Kyle E. Karches is Associate Professor of Internal Medicine and Health Care Ethics at Saint Louis University. He holds an MD from the University of Chicago and an interdisciplinary PhD in Health Care Ethics from Saint Louis University. He practices primary care and hospital medicine.

Stephen C. Meredith is Professor in the Departments of Pathology, Neurology, and Biochemistry and Molecular Biology at the University of Chicago, where he also teaches courses on literature, philosophy, and theology. He works on the biophysics of protein structure, concentrating on amyloid proteins associated with neurodegenerative diseases. He also teaches courses in the College on James Joyce’s Ulysses, St. Thomas Aquinas, Augustine’s City of God, and other authors, particularly Dostoevsky and Thomas Mann. His main theological interest is in the problem of evil, and in this connection, he is currently completing a book on the philosophical and literary perspectives on disease, titled Disease and the Problem of Evil. His current interests also center on the impact of biotechnology and the genetic revolution on the definition of human nature.

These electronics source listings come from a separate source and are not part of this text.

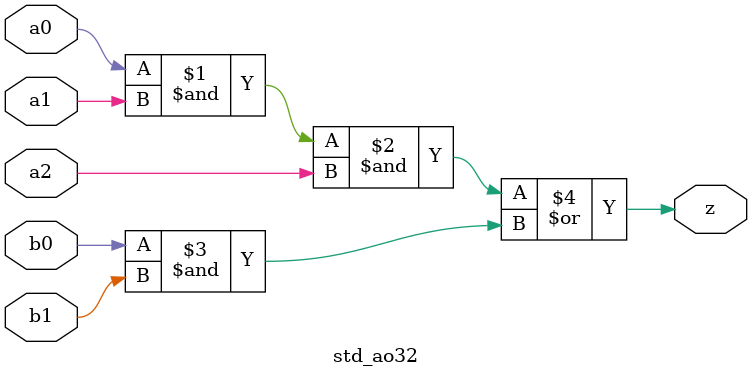
<source format=sv>

module std_ao32 #(parameter DW = 1) // array width
(
	input [DW-1:0]  a0,
	input [DW-1:0]  a1,
	input [DW-1:0]  a2,
	input [DW-1:0]  b0,
	input [DW-1:0]  b1, 
	output [DW-1:0] z
);

assign z = (a0 & a1 & a2) | (b0 & b1);

endmodule

</source>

Lesley Rice is Assistant Professor of Bioethics at the Pontifical John Paul II Institute, where she also received her doctorate in theology with a dissertation on contemporary Catholic thought concerning biotechnology and the beginning of life. Her research concerns the history and philosophy of biology, the character of biological knowing, and the cultural and anthropological significance of biotechnologies. Her work has been published in Communio: International Catholic Review, Anthropotes: Rivista di Studi sulla Persona e la Famiglia, and Humanum: Issues in Family, Culture & Science.